Invalid classes inferred from unique values of `y`.
Hi All,
I am facing a problem with the mixture of LabelEncoder and XGBClassifier. Below is the reproducible example that causes the problem.
import string
import xgboost
import pandas as pd
from sklearn.preprocessing import LabelEncoder
from sklearn.model_selection import train_test_split
X=pd.DataFrame(np.random.randint(0,100,size=(100, 4)), columns=['col1','col2','col3','col4'])
y=np.random.choice(a=list(string.ascii_uppercase),size=X.shape[0],replace=True)
encoder=LabelEncoder()
y=encoder.fit_transform(y)
X_train,X_test,y_train,y_test=train_test_split(X,y,random_state=0)
clf=xgboost.XGBClassifier()
clf.fit(X_train,y_train)
Any ideas why this training is terminated? This issue is a bit similar to https://github.com/dmlc/xgboost/issues/9747 however there are no nan values in y. In my opinion, this is related to XGBoost since it is possible to train other classifiers no problem. Thanks in advance!
I set the np.random.seed(0) and reproduced the error. XGBoost requires encoded labels, meaning the label should start from 0 and end at n_classes - 1. In your example, np.unique(y_train):
[ 0 1 2 3 4 6 7 8 9 10 11 12 13 14 15 16 17 18 19 20 21 22 23 24]

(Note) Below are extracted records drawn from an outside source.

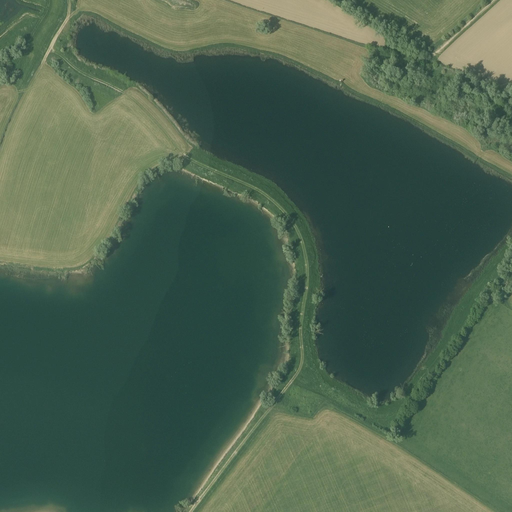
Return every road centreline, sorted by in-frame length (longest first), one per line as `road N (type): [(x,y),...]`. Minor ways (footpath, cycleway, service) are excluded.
road 1 (track): [(190,511),(299,368),(305,261),(293,224),(265,194),(176,153),(138,161)]
road 2 (track): [(182,155),(130,96),(49,49),(68,0)]
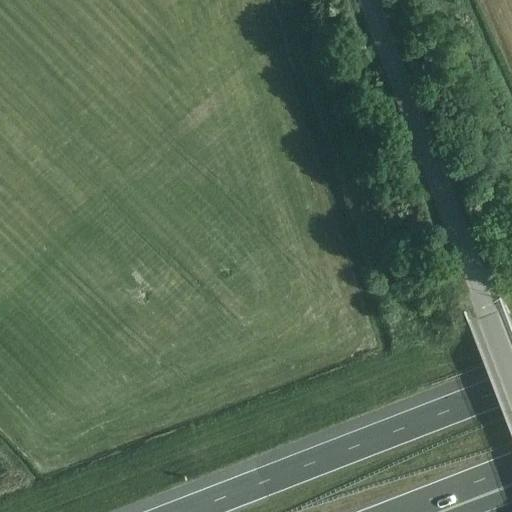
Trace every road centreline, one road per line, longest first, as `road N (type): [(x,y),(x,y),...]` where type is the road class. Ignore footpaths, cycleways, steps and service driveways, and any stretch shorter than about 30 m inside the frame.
road 1 (unclassified): [(511,383),(372,0)]
road 2 (motorway): [(511,387),(189,511)]
road 3 (motorway): [(394,511),(511,466)]
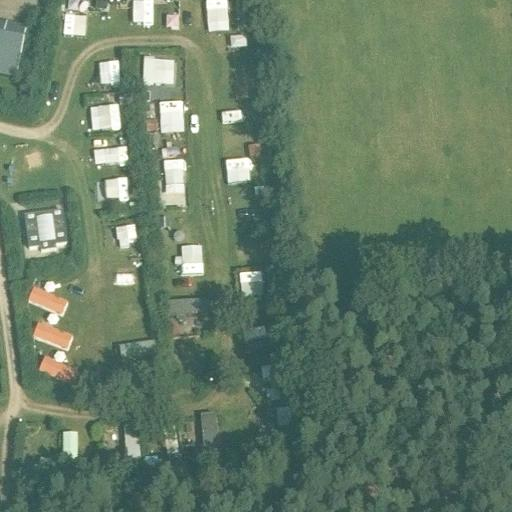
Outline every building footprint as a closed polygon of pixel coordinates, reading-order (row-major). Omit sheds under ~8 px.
[(108,4),(98,3),(98,13),(108,14),(108,4)] [(150,34),(161,33),(159,6),(148,7),(150,34)] [(90,42),(93,22),(72,19),(69,39),(90,42)] [(0,76),(18,81),(28,29),(0,23),(0,76)] [(105,81),(124,82),(124,61),(105,60),(105,81)] [(163,126),(184,126),(185,100),(163,99),(163,126)] [(244,109),(245,122),(257,121),(256,108),(244,109)] [(106,114),(107,140),(128,138),(126,112),(106,114)] [(148,137),(157,137),(156,125),(147,125),(148,137)] [(260,161),(259,149),(250,150),(250,161),(251,162),(260,161)] [(107,173),(138,172),(137,156),(107,156),(107,173)] [(257,171),(235,172),(236,188),(258,186),(257,171)] [(174,205),(195,205),(195,182),(175,181),(174,205)] [(120,190),(121,213),(141,212),(141,189),(120,190)] [(254,191),(255,199),(263,198),(263,190),(254,191)] [(262,234),(261,212),(246,212),(247,235),(262,234)] [(62,214),(25,219),(29,252),(41,250),(41,254),(56,252),(56,249),(67,247),(62,214)] [(178,252),(200,251),(199,229),(178,230),(178,252)] [(254,279),(268,278),(266,254),(252,255),(254,279)] [(127,298),(150,297),(148,274),(125,275),(127,298)] [(30,304),(64,318),(69,306),(35,291),(30,304)] [(252,295),(256,318),(277,315),(273,291),(252,295)] [(169,305),(170,321),(214,319),(213,303),(169,305)] [(125,315),(126,336),(146,335),(145,314),(125,315)] [(35,340),(69,353),(74,340),(40,327),(35,340)] [(181,337),(175,328),(167,334),(172,342),(181,337)] [(280,328),(271,331),(274,339),(282,337),(280,328)] [(258,359),(275,355),(271,343),(255,347),(258,359)] [(122,350),(124,362),(160,356),(158,344),(122,350)] [(182,344),(182,364),(192,364),(191,344),(182,344)] [(41,373),(74,388),(80,376),(47,361),(41,373)] [(263,370),(265,382),(294,378),(292,366),(263,370)] [(294,405),(293,393),(285,394),(286,406),(294,405)] [(280,409),(282,422),(295,420),(292,406),(280,409)] [(202,419),(206,462),(220,461),(217,418),(202,419)] [(282,425),(283,448),(297,448),(296,425),(282,425)] [(165,429),(169,456),(181,454),(176,427),(165,429)] [(126,430),(128,466),(142,465),(140,429),(126,430)] [(50,447),(53,475),(67,474),(64,445),(50,447)] [(271,447),(259,448),(260,454),(261,460),(272,459),(272,457),(271,447)] [(247,450),(248,461),(258,460),(257,449),(247,450)] [(193,451),(183,452),(184,463),(194,462),(193,451)] [(116,471),(115,460),(105,461),(106,472),(116,471)]
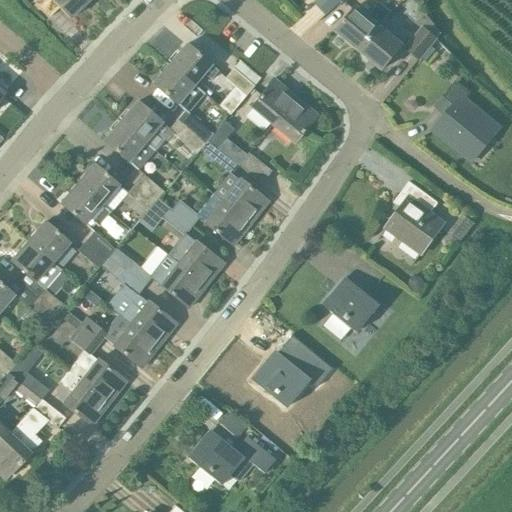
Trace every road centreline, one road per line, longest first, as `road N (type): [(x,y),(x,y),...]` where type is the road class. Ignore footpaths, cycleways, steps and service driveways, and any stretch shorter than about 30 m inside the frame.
road 1 (residential): [(67,511),(240,312),(366,119)]
road 2 (residential): [(366,119),(357,97),(232,0)]
road 3 (primary): [(391,511),(511,381)]
road 4 (residential): [(511,215),(475,200),(366,119)]
road 5 (residential): [(69,98),(162,0)]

As one can see, it's not contiguous. The solution is that you should fit the label encoder on the training data instead. The second issue is that, since the label consists of discrete values, you might consider train_test_split(X, y, stratify=y) for properly distributed classes.
While this is a very reasonable thing to require from users, it seems to be a requirement for full scikit-learn compatibility according to their docs and tests: https://scikit-learn.org/stable/developers/develop.html#specific-models
I see what you mean. Thank y'all for the answers!
I also agree this is too restrictive. all other sklearn models are fine with this, and this case can occur when doing a cross_val_score using xgboost, even if using stratified because it can miss one or more classes still.